Hi I'm trying to join two dataframes in spark, and I'm getting the following error:
org.apache.spark.sql.AnalysisException: Reference 'Adapazari' is ambiguous,
could be: Adapazari#100064, Adapazari#100065.;
According to several sources, this can occur when you try to join two different dataframes together that both have a column with the same name (1, 2, 3). However, in my case, that is not the source of the error.

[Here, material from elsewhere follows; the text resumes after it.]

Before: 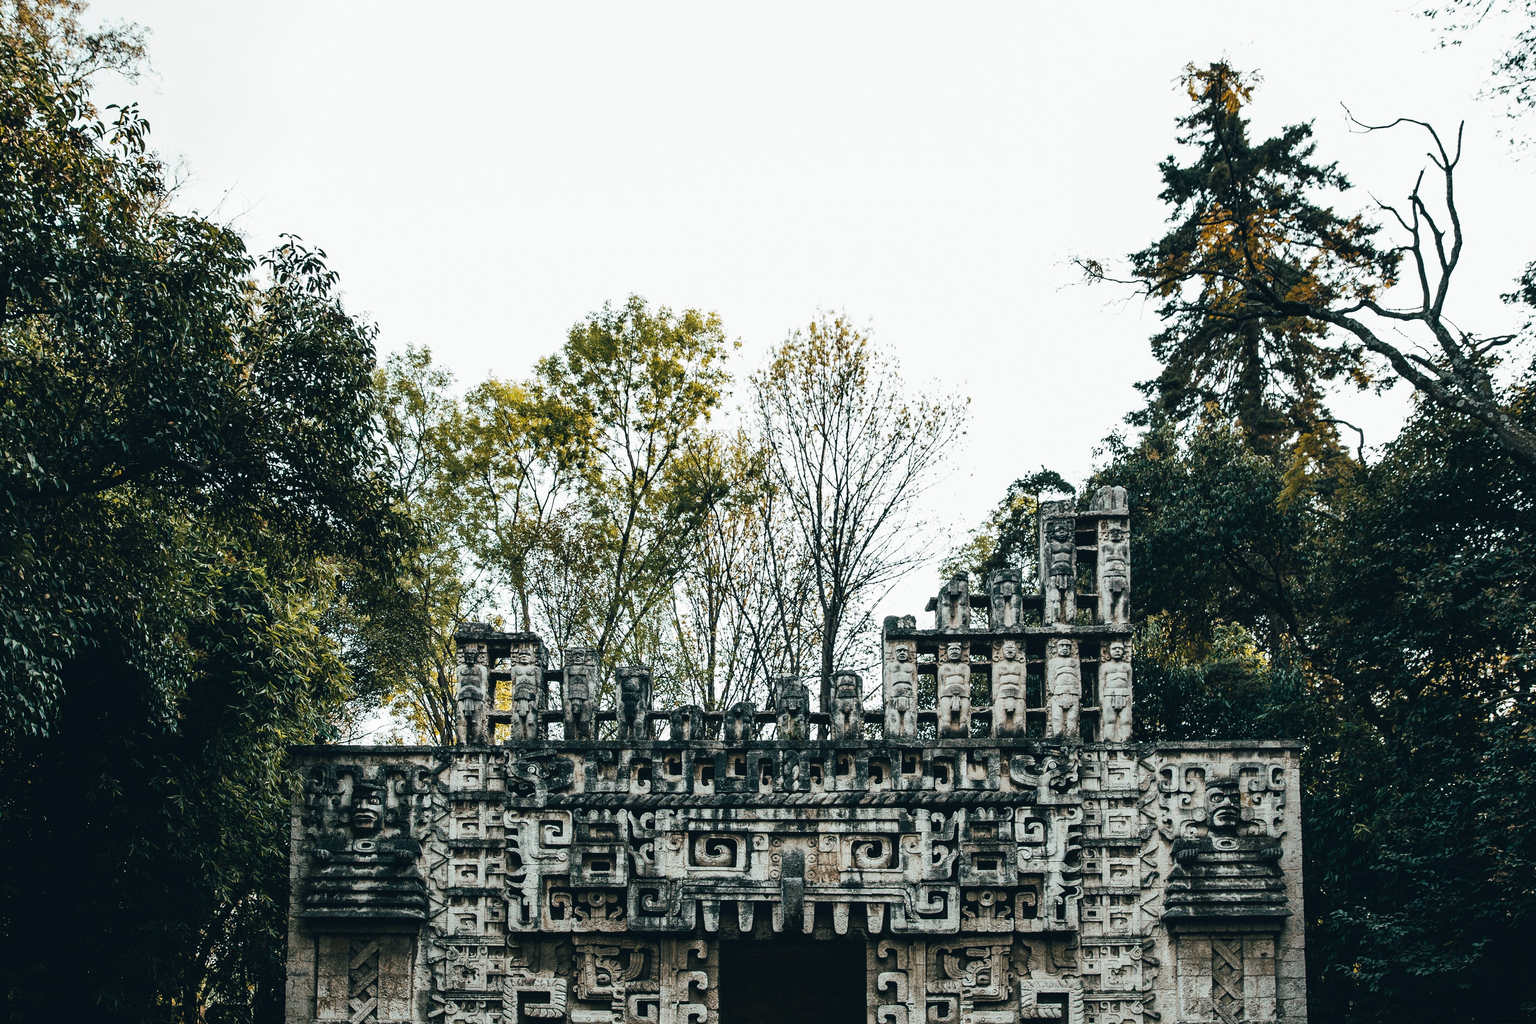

I can tell because (1) my columns all have different names, and (2) the reference
indicated in the error is a value contained within the join column.
My code:
import org.apache.spark.sql.SparkSession
import org.apache.spark.sql.functions._
val spark = SparkSession
.builder().master("local")
.appName("Spark SQL basic example")
.config("master", "spark://myhost:7077")
.getOrCreate()
val sqlContext = spark.sqlContext
import sqlContext.implicits._
val people = spark.read.json("/path/to/people.jsonl")
.select($"city", $"gender")
.groupBy($"city")
.pivot("gender")
.agg(count("*").alias("total"))
.drop("0")
.withColumnRenamed("1", "female")
.withColumnRenamed("2", "male")
.na.fill(0)
val cities = spark.read.json("/path/to/cities.jsonl")
.select($"name", $"longitude", $"latitude")
cities.join(people, $"name" === $"city", "inner")
.count()
Everything works great until I hit the join line, and then I get the aforementioned error.
The relevant lines in build.sbt
are:
libraryDependencies ++= Seq(
"org.apache.spark" % "spark-core_2.10" % "2.1.0",
"org.apache.spark" % "spark-sql_2.10" % "2.1.0",
"com.databricks" % "spark-csv_2.10" % "1.5.0",
"org.apache.spark" % "spark-mllib_2.10" % "2.1.0"
)